1.Moses 2.sight, seeing 3.well being, survival

This has reference to the Quranic/Biblical legend that Moses went up Mt. Toor asking to see god.  You are going there in the hope of seeing him O Moosa, but be careful and not raise your eyes, otherwise you will be stricken.  This could well be a lesson to all lovers who hope to see the beloved.  Her dazzling beauty will strike them and they will swoon.  It is best to keep eyes lowered.

ab tak hai yaad de kar, dil un ko dil-lagi1 meN
rona paRa tha mujh ko, barsauN haNsi haNsi meN

1.fun, also a play on words dil lagaana is falling in love

The poet/lover still remembers having given away his heart in what he thought was fun.  He has been crying for years now.

qaid-e nafas1 meN mujh se, armaaN2 ka poochhna kya
sayyaad3 ab to jo kuchh, aaye teri Khushi meN

1.imprisonment of/for life 2.desire 3.captor, beloved

The beloved is the captor and the poet/lover a prisoner for life.  What is the use of asking him for his desire, he is willing to (cannot but) accept whatever the captor/beloved doles out.

kuuze1 meN bhar gaya hai, jaise tamaam darya
yuN us ne ban-saNwar2 kar, dekha hai aarsi3 meN

1.small cup 2.made-up, spiffed up 3.small mirror, traditionally a polished gem on the ring used as a reflecting mirror

The beloved has applied make-up and is looking at herself in a small mirror.  It is as if an ocean is concentrated in a small cup – such is her great beauty.

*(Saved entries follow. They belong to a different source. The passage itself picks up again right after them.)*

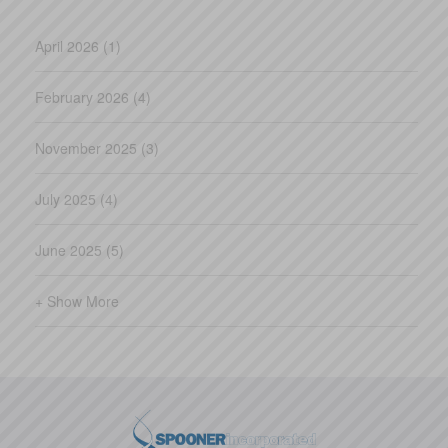
April 2026 (1)
February 2026 (4)
November 2025 (3)
July 2025 (4)
June 2025 (5)
+ Show More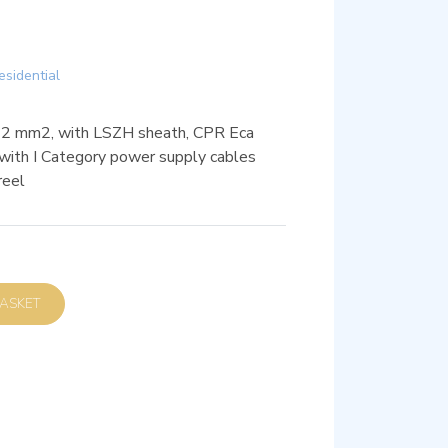
esidential
22 mm2, with LSZH sheath, CPR Eca
on with I Category power supply cables
reel
D TO BASKET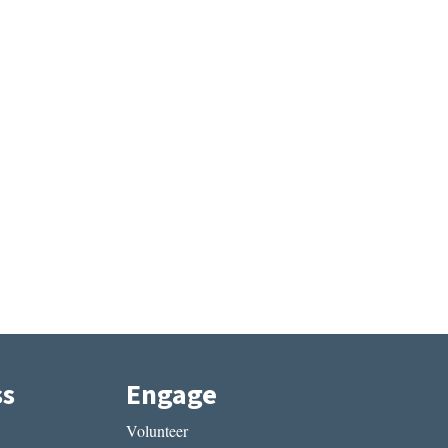
ss
Engage
Volunteer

har subah aa ke gulchiN1, gulshan ko dekhta hai
ye vaqt bhi hai naazuk2, phoolauN ki zindagi meN

1.flower picker 2.delicate, critical

Every morning the flower picker comes to inspect the garden (deciding which flowers to pick).  This is a critical time in the life of flowers.  This could either be an expression of fear and sorrow that the flower is losing its life or an expression of hope that it will get picked (if you think of the flower-picker as the beloved).

dekhi qamar kuchh afshaaN1, us mah-jabiN2 ke ruKh3 par
kitne haseen4 taare, hote haiN chaandni meN

1.glitter 2.shining brow (like the moon) 3.face 4.beautiful

The beloved has a shining brow like the moon.  Traditionally the arched shape of a half-moon is likened to the forehead/brow.  The beloved has applied glitter to her face and that is likened to the stars.  The beauty of the stars is enhanced by the beauty of the moon.  But the poet is also qamar and this is a tongue in cheek praise for the poet himself.